Contos da Mega-Sena

terça-feira, junho 14, 2011 Clovisnáilton


O cego da Afonso Pena

Tinha uma sorte danada para o jogo a Dona Zuleica. No bingo da quermesse, desde pequena, ganhava sempre os melhores prêmios. Depois, já adulta, era assídua na Loteria Esportiva, mesmo contrariando os ditames da época, que diziam que futebol não era para mulher. Adorava acompanhar o esporte e furar a cartela, pagando na lotérica e acompanhando o resultado pela zebrinha do Fantástico. Passaram os anos e Dona Zuleica teimava na sorte, vez ou outra sempre acertando ternos da Quina, algumas quadras na Mega-Sena e sempre trocando bilhetes da Federal e da Mineira. 

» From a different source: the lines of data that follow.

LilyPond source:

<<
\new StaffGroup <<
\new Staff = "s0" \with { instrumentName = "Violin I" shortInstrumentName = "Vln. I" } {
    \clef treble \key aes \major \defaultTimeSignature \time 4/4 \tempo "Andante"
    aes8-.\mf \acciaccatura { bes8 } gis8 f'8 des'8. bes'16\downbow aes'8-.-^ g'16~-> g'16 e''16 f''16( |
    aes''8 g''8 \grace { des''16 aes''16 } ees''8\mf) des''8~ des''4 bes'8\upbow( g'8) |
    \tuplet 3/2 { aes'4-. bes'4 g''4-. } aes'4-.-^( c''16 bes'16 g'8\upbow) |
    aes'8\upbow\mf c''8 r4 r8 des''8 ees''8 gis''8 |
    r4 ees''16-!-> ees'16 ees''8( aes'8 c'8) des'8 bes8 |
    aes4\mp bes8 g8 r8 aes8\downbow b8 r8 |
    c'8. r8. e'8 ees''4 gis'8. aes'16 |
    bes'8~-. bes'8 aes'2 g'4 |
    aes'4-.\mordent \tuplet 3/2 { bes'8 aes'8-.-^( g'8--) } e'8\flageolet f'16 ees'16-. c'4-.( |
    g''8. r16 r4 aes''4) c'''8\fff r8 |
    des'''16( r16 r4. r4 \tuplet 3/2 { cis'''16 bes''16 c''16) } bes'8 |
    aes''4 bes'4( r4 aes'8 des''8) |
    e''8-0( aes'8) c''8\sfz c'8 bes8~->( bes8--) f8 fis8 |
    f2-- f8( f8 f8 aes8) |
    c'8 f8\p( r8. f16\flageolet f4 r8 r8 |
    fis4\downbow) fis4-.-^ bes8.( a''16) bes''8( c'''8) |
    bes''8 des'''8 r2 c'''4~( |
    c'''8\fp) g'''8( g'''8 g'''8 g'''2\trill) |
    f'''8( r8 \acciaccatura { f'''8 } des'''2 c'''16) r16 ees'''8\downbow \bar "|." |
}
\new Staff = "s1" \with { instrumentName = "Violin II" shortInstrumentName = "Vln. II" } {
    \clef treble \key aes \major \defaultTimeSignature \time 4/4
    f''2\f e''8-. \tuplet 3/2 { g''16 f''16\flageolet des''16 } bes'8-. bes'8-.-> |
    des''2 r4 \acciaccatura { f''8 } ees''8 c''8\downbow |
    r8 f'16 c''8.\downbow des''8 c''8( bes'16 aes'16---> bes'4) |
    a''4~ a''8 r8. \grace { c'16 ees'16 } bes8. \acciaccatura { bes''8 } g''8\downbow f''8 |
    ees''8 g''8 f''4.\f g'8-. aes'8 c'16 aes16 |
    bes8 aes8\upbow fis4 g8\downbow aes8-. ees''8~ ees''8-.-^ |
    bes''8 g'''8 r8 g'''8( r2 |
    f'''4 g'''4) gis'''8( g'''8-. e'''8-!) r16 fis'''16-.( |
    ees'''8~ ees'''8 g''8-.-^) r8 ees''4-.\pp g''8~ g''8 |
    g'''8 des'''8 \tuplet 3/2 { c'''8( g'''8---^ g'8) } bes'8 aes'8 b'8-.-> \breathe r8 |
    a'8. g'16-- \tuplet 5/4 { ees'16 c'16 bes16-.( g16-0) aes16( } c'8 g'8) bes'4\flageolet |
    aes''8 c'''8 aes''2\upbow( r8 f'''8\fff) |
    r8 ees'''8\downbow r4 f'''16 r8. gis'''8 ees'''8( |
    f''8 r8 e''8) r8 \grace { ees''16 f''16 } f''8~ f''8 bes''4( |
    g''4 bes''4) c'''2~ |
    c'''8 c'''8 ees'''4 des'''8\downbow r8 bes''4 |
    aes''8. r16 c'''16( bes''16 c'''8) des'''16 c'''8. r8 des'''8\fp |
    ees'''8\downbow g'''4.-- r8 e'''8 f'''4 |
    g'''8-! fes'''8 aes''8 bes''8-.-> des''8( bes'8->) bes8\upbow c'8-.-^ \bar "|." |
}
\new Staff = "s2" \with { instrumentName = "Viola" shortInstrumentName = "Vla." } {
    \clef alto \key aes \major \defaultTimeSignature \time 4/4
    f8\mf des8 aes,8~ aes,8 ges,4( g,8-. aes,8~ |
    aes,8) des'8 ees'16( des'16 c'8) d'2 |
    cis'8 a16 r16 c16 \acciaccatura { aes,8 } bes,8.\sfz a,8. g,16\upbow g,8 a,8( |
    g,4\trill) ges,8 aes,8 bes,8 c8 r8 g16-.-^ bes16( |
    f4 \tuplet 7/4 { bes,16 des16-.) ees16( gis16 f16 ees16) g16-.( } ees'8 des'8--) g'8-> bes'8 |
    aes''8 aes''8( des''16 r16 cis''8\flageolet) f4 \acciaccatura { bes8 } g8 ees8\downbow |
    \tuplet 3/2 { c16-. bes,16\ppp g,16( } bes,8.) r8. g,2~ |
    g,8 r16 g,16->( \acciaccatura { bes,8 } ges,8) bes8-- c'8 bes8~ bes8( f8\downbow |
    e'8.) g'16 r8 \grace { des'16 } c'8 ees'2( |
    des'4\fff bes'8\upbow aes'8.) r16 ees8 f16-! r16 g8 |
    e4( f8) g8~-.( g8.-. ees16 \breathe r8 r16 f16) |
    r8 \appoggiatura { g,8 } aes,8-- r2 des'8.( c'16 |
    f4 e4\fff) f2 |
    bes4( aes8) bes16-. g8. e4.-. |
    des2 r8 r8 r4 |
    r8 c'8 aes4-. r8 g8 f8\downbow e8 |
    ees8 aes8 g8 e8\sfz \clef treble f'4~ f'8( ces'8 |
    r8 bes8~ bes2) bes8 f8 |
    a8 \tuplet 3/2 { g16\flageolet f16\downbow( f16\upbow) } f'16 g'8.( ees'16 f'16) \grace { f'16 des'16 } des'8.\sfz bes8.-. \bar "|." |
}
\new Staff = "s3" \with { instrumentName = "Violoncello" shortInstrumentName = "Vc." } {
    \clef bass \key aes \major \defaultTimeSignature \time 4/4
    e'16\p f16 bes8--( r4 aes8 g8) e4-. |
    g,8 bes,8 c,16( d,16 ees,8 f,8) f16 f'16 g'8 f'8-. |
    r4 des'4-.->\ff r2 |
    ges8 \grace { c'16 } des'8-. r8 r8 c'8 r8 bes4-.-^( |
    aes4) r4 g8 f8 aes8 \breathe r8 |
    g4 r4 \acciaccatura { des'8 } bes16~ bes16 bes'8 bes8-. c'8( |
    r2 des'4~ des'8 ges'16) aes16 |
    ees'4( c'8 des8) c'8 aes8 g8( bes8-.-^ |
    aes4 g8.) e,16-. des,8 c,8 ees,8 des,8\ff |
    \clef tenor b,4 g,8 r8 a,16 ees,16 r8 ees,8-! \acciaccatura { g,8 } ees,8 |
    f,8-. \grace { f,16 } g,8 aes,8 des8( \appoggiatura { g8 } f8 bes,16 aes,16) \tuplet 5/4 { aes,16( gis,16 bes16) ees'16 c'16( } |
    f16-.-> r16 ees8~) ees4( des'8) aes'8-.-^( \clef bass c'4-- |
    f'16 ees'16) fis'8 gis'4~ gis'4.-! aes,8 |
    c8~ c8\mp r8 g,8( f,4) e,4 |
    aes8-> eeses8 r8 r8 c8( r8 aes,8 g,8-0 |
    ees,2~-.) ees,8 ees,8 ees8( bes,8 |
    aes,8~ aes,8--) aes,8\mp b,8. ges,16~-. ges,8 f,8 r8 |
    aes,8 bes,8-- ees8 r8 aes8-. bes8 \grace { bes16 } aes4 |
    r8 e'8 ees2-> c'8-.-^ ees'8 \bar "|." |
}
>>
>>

Um dia, passando pela Afonso Pena, próximo à rodoviária, uma cigana pulou na sua mão. Resistente à oferta da leitura da palma de sua mão, deixou de lado quando ouviu da boca da outra senhora, maltrapilha, que a sorte viria das mãos de um cego. A cigana falou outras bobagens, mas Dona Zuleica só pensava na frase "do cego" e da sorte. Será? Seria aqueles cegos que vendem bilhetes na Rua da Bahia e adjacências que lhe dará a sorte grande?

Deixou de fazer seus joguinhos na loteria e passou a comprá-los das mãos dos cegos. Gastava o dobro, mas pra ser milionária, isso valia a pena. E foram muitas e muitas tentativas, sempre esbarrando nos ternos que não valiam nada, nos duques e naqueles números jogados solitários entre os bilhetes comprados.

Um belo dia, quando ia atravessar a famosa avenida da cidade de Belo Horizonte, viu um cego tentando passar para o outro lado também. Não titubeou e ofereceu ajuda. O sinal abriu e o cego pegou a sua mão, levando-a ao seu órgão genital. Dona Zuleica enrubesceu, ficou atônita, tentava tirar o braço e sua mão, e o cego, tarado, forçava o encontro de sua mão com o seu pau que estava praticamente saindo por cima da calça. Pensou em bater com a bolsa na cara do cego, mas em meio à uma Afonso Pena repleta de gente? Como? O tarado sem visão forçava mais o contato e Dona Zuleica, atordoada, não sabia se gritava, se chorava, se estapeava o cego ou se voltava pra trás, deixando o pobre diabo à sua própria sorte em plena avenida. Chegaram do outro lado da avenida, metros percorridos em pânico. O cego tarado bateu sua bengala no chão e seguiu para o Parque Municipal enquando Dona Zuleica retomava o fôlego, sentindo a ira subir do estômago à boca. Maldizeu o deficiente em silêncio enquanto seguia para a Rua da Bahia, ponto onde sempre comprava seu jogo da Mega.

- Desta vez não - pensou ela. Basta um cego, basta!

Foi embora resolver suas coisas, remoendo o ódio pelo cego tarado da Afonso Pena.

Naquela quarta-feira, Adamastor, que trabalhava no Edifício Arcângelo Malleta, ganhou a Mega-Sena. Ele havia comprado o bilhete que seria da Dona Zuleica, da mão do cego que não tinha nada à ver com a história.